Saved data entries:
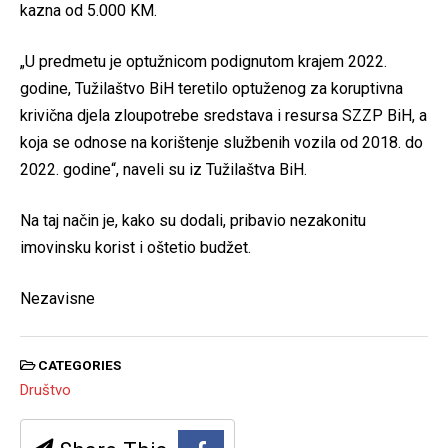
kazna od 5.000 KM.
„U predmetu je optužnicom podignutom krajem 2022.
godine, Tužilaštvo BiH teretilo optuženog za koruptivna
krivična djela zloupotrebe sredstava i resursa SZZP BiH, a
koja se odnose na korištenje službenih vozila od 2018. do
2022. godine“, naveli su iz Tužilaštva BiH.
Na taj način je, kako su dodali, pribavio nezakonitu
imovinsku korist i oštetio budžet.
Nezavisne
CATEGORIES
Društvo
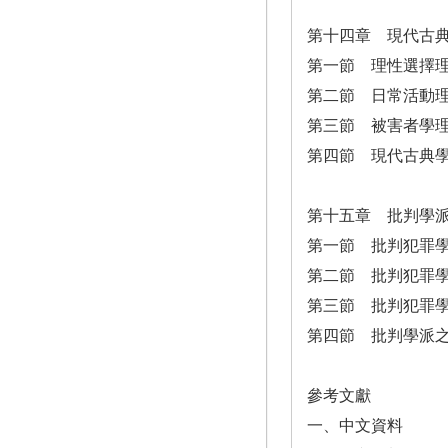
第十四章 現代古
第一節 理性選擇
第二節 日常活動
第三節 被害者學
第四節 現代古典
第十五章 批判學
第一節 批判犯罪
第二節 批判犯罪
第三節 批判犯罪
第四節 批判學派
參考文獻
一、中文資料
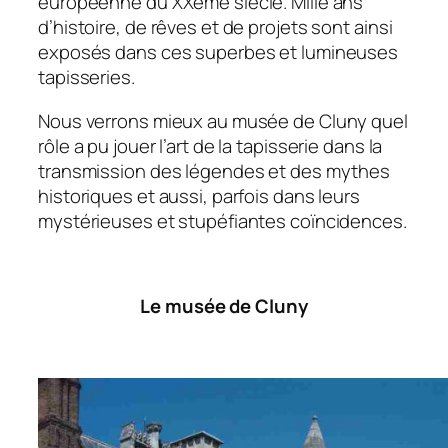
européenne du XXème siècle. Mille ans
d’histoire, de rêves et de projets sont ainsi
exposés dans ces superbes et lumineuses
tapisseries.
Nous verrons mieux au musée de Cluny quel
rôle a pu jouer l’art de la tapisserie dans la
transmission des légendes et des mythes
historiques et aussi, parfois dans leurs
mystérieuses et stupéfiantes coïncidences.
Le musée de Cluny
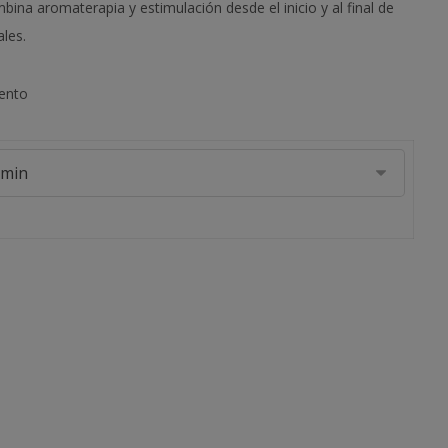
na aromaterapia y estimulación desde el inicio y al final de
les.
iento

◆ EXERCISE AIM:
Give every record again exactly, apart from the pictures, which stay out.

◆ RESULT FOR THIS TASK:
kazna od 5.000 KM.
„U predmetu je optužnicom podignutom krajem 2022.
godine, Tužilaštvo BiH teretilo optuženog za koruptivna
krivična djela zloupotrebe sredstava i resursa SZZP BiH, a
koja se odnose na korištenje službenih vozila od 2018. do
2022. godine“, naveli su iz Tužilaštva BiH.
Na taj način je, kako su dodali, pribavio nezakonitu
imovinsku korist i oštetio budžet.
Nezavisne
CATEGORIES
Društvo
第十四章 現代古
第一節 理性選擇
第二節 日常活動
第三節 被害者學
第四節 現代古典
第十五章 批判學
第一節 批判犯罪
第二節 批判犯罪
第三節 批判犯罪
第四節 批判學派
參考文獻
一、中文資料
européenne du XXème siècle. Mille ans
d’histoire, de rêves et de projets sont ainsi
exposés dans ces superbes et lumineuses
tapisseries.
Nous verrons mieux au musée de Cluny quel
rôle a pu jouer l’art de la tapisserie dans la
transmission des légendes et des mythes
historiques et aussi, parfois dans leurs
mystérieuses et stupéfiantes coïncidences.
Le musée de Cluny
na aromaterapia y estimulación desde el inicio y al final de
les.
iento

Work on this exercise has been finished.